Entitled “Malicious bullets fired by the global warmists’ guns”, Akerman’s blog post in The Daily Telegraph today accuses “the little Crikey website” and the ABC’s Media Watch of “malicious attacks” on him after both outlets, off the back of a report by The Independent UK, reported that Akerman was the original source of a fudged quote.

In a column four years ago, Akerman quoted former IPCC chairman and British Met Office CEO Sir John Houghton of writing in his 1994 book Global Warming, The Complete Briefing

Unless we announce disasters no one will listen”.

Since then, the quote has been wheeled out repeatedly by global warming sceptics, including Christopher Monkton, as evidence of scientists using scary propaganda to frighten the public into believing the dangers of global warming.

Then came this article last week in the UK’s Independent:

The trouble is, Sir John Houghton has never said what he is quoted as saying.

So how did this misquote get so much traction? And where did it first surface? According to The Independent:

… the earliest record of the quote comes not from 15 years ago but from November 2006 when it appeared in a newspaper column written by the journalist Piers Akerman in the Australian newspaper The Daily Telegraph. Akerman, a controversial right-wing columnist and global warming sceptic, appears to be the first person to use the quote verbatim.

Akerman’s role in the affair was further highlighted by Crikey’s Pure Poison blog and later on this week’s episode of Media Watch, which reported that The Independent told them it didn’t receive an on-the-record response from Akerman until after it had gone to press, and that he’d then told them “that he cannot remember where he got the quote from but was going to check through some material he has. Not heard from him since.”

Today Akerman conceded, in his own special way, that he is unable to produce any evidence showing Horton made that exact remark:

Unfortunately for The Independent, Crikey and the ABC, my call to international scientists has borne fruit.

Yesterday I was forwarded an article published in The Sunday Telegraph (UK) on September 10, 1995, in which Houghton told writer Frances Welch: “If we want a good environmental policy in the future we’ll have to have a disaster.”

How that remark came to be slightly paraphrased in the quotation sent to me we shall probably never know.

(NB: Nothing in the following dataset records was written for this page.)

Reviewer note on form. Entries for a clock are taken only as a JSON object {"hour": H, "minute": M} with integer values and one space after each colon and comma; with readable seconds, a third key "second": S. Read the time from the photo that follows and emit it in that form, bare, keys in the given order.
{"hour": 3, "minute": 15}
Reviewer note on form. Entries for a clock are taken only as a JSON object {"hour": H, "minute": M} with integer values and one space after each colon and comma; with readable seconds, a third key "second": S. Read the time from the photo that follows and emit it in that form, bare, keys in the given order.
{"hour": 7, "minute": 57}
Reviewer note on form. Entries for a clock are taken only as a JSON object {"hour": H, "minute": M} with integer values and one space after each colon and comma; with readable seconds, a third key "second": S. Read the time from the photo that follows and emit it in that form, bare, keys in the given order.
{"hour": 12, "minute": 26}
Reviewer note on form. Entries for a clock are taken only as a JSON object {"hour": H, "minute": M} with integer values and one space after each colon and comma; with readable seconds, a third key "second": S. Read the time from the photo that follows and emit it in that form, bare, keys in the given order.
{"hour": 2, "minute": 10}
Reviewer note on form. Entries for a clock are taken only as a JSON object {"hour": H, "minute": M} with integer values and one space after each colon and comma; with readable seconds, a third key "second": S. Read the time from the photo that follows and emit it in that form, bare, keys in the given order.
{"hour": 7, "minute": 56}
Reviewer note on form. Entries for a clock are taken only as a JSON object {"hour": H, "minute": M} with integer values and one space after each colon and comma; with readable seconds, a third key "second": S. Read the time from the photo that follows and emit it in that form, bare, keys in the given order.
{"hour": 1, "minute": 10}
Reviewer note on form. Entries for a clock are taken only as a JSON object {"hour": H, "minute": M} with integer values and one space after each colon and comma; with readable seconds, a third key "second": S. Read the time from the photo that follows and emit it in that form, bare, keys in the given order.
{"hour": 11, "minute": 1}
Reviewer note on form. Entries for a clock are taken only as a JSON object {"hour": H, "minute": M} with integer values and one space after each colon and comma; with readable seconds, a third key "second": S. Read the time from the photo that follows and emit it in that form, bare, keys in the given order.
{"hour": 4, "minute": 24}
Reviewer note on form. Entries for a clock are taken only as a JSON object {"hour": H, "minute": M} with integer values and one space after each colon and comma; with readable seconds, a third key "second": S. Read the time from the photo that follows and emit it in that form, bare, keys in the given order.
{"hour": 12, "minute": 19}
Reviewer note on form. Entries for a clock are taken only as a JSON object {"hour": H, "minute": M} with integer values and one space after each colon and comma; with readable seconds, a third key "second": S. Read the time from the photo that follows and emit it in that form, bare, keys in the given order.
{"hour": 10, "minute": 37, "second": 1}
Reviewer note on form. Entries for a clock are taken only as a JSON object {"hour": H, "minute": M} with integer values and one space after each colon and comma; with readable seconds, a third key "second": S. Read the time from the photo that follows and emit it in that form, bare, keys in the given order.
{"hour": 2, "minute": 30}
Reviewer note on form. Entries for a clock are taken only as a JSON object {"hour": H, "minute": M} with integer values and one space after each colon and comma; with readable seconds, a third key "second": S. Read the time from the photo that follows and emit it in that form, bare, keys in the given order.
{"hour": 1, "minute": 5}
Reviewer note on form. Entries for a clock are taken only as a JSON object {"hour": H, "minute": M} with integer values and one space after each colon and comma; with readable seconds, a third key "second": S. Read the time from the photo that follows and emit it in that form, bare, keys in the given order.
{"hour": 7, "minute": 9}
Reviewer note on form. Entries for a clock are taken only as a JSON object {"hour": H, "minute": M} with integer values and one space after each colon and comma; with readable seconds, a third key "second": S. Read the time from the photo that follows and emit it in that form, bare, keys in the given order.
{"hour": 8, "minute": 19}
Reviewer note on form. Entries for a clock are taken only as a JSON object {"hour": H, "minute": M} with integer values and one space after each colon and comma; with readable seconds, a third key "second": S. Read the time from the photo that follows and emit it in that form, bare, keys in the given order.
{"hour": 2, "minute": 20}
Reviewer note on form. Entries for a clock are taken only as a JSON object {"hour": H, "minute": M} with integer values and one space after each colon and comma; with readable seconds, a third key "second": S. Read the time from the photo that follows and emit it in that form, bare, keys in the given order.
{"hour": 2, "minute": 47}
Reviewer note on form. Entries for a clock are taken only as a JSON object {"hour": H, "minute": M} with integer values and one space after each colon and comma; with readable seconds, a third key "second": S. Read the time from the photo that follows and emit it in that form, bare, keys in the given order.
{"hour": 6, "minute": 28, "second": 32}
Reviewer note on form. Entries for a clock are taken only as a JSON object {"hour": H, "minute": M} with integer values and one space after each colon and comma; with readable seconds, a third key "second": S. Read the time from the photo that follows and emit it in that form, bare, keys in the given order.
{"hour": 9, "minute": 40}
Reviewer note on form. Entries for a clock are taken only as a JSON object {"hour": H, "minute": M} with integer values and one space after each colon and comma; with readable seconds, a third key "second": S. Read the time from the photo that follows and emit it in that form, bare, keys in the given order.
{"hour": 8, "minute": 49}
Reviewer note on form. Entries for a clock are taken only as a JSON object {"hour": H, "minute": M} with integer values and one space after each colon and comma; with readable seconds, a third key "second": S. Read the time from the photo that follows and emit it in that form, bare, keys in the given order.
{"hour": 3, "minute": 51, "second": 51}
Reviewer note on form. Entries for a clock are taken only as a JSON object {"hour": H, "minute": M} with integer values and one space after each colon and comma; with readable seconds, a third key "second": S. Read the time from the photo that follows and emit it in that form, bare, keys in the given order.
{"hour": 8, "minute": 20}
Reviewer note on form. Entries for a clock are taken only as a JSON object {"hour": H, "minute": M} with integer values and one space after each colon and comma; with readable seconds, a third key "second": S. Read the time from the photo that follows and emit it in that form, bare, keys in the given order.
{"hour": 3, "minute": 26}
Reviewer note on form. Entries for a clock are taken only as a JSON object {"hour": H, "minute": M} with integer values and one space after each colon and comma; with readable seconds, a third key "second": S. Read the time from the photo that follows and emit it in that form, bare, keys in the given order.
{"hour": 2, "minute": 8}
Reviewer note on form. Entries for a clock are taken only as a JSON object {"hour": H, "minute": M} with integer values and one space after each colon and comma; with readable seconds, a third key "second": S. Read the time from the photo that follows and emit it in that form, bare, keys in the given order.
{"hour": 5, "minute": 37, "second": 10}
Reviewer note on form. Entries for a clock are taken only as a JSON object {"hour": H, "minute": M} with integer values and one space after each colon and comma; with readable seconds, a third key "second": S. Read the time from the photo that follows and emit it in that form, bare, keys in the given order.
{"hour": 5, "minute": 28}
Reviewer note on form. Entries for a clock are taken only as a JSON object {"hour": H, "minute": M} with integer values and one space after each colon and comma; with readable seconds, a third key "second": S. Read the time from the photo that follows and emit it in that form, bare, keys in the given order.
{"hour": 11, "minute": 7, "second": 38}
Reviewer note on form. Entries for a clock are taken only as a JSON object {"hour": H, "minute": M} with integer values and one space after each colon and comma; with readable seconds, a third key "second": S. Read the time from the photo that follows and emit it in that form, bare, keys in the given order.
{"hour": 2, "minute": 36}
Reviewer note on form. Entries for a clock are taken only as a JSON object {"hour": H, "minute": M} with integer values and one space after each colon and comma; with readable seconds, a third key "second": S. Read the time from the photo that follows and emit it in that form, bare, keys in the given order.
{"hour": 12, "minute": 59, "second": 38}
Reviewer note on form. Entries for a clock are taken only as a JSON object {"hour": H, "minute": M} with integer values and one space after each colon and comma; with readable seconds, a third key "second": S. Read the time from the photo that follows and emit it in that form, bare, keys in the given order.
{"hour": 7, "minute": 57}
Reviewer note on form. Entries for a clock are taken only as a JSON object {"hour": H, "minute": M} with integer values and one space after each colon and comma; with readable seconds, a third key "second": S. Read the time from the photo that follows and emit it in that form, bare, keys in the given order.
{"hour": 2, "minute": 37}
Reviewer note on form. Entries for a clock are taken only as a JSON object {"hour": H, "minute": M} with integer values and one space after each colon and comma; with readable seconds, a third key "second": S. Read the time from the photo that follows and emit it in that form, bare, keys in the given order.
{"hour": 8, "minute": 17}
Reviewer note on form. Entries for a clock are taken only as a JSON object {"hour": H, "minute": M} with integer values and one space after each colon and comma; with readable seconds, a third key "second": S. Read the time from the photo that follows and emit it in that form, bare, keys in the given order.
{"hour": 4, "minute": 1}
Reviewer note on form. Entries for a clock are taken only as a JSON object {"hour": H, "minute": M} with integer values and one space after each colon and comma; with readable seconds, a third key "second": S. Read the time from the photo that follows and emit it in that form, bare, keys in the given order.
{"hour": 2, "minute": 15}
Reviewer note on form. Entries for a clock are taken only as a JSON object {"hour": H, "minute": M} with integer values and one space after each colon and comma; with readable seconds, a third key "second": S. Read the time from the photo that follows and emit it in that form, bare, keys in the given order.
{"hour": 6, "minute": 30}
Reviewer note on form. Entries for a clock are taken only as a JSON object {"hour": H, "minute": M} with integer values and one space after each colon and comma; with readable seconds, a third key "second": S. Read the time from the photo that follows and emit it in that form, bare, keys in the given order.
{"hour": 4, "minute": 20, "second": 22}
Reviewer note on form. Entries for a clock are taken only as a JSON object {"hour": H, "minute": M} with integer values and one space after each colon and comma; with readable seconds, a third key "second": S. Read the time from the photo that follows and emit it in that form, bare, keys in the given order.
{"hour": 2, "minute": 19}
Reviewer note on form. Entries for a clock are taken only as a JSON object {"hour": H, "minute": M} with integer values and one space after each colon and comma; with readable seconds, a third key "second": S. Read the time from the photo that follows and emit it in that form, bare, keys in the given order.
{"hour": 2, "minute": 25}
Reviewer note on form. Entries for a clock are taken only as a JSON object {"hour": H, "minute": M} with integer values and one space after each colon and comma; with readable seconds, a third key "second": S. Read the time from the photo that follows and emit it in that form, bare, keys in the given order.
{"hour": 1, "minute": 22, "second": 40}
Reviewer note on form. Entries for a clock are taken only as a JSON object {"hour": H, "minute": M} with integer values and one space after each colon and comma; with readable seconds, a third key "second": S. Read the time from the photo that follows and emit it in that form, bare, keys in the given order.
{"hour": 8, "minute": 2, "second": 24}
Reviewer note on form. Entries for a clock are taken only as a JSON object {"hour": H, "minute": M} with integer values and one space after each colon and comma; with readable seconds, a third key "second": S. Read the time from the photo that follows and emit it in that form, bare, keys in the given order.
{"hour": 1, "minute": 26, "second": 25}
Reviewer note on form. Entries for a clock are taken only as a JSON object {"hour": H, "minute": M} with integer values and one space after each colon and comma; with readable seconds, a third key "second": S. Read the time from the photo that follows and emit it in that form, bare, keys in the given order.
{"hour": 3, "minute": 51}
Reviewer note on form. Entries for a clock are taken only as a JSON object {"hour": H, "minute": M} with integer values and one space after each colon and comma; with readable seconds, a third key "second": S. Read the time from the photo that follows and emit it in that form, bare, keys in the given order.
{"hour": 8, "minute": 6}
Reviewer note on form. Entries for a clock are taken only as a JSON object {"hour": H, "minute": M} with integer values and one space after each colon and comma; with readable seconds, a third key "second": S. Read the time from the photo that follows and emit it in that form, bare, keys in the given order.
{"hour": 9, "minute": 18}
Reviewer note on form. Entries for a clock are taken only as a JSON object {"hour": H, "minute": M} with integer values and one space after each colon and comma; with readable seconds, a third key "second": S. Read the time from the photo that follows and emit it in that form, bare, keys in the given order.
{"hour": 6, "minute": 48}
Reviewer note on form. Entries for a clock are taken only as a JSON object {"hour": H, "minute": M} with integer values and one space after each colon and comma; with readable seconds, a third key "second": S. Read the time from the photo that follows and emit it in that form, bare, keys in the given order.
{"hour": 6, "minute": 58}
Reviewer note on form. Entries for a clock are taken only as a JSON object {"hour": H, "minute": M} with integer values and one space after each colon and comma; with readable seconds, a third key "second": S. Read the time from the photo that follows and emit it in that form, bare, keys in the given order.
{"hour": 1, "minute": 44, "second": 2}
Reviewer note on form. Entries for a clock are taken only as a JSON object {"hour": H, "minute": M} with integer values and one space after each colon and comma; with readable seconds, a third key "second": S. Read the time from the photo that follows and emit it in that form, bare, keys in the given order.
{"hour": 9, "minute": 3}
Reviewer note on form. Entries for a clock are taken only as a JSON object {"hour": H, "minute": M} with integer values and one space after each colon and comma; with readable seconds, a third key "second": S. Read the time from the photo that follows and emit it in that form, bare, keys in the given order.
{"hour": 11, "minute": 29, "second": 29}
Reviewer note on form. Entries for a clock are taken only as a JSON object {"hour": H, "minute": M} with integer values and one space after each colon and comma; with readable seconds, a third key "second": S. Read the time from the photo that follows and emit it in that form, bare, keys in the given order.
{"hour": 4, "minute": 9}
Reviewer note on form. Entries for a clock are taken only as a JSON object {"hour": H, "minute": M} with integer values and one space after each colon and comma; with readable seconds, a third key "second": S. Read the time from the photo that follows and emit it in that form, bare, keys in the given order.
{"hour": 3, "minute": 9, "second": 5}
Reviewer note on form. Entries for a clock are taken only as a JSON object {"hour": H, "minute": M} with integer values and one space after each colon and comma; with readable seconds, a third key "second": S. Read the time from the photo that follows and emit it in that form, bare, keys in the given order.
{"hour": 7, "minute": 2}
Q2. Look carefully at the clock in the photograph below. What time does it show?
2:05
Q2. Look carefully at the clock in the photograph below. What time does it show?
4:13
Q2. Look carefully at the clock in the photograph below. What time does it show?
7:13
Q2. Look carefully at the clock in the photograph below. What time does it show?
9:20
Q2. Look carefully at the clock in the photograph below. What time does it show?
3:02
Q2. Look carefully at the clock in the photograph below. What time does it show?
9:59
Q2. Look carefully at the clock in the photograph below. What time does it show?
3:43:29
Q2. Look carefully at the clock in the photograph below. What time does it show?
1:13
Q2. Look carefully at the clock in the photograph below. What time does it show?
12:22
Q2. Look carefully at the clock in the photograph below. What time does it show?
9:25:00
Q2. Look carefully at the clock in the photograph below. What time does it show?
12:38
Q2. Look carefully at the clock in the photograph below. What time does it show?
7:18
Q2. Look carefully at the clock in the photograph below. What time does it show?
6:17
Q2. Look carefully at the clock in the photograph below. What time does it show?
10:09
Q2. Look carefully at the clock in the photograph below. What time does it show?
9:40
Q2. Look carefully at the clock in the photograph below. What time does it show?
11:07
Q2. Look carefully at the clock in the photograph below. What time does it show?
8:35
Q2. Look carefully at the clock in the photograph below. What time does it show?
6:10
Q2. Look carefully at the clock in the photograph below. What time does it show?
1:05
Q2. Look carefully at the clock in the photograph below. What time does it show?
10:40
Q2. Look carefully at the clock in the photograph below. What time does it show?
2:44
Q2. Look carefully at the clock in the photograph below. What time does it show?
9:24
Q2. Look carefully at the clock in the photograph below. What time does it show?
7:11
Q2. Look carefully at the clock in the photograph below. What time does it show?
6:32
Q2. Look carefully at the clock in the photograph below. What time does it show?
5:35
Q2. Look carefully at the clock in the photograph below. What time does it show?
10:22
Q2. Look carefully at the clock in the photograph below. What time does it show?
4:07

It’s possible that someone, somewhere in cyberspace tidied up Houghton’s original remark before including it in the material which was sent to me. That sort of thing occurs in the blogosphere.

Such a statement doesn’t square with the Media Entertainment and Arts Alliance’s Journalists Code of Ethics that instructs reporters to “Report and interpret honestly, striving for accuracy, fairness and disclosure of all essential facts. interpret honestly, striving for accuracy, fairness and disclosure of all essential facts.”

The same sort of disclosure that Akerman continues to ask of the “global warmists”. Besides, Akerman argues:

… Houghton had never and still has not contacted me. That did not alter anything as his agenda was clearly to discredit the messenger (me) and, through that, strike a blow for the warmists, those who have been distorting and withholding data, manipulating scientific evidence and falsifying reports.

Houghton told The Independent that the false quote is “not the sort of thing I would ever say”.

“It’s quite the opposite of what I think and it pains me to see this quote being used repeatedly in this way. I would never say we should hype up the risk of climate disasters in order to get noticed,” he said.

Houghton said he is considering taking legal action because he feels that the continued recycling of the misquotation — which appears in more than 130,000 web pages — has done damage to his reputation and the scientific evidence of man-man global warming. No word on what he plans to do in light of Akerman’s triumphant retort.

And judging by comments on Akerman’s blog, the debacle doesn’t seem to have shaken his devotees’ faith.

“Piers I am sorry that you are being attacked personally however your reputation is one that has been built on solid foundations not fanciful belief, negatives and libelling others,” wrote “Maggie” this morning.

“Your credibility was, is and remains intact.”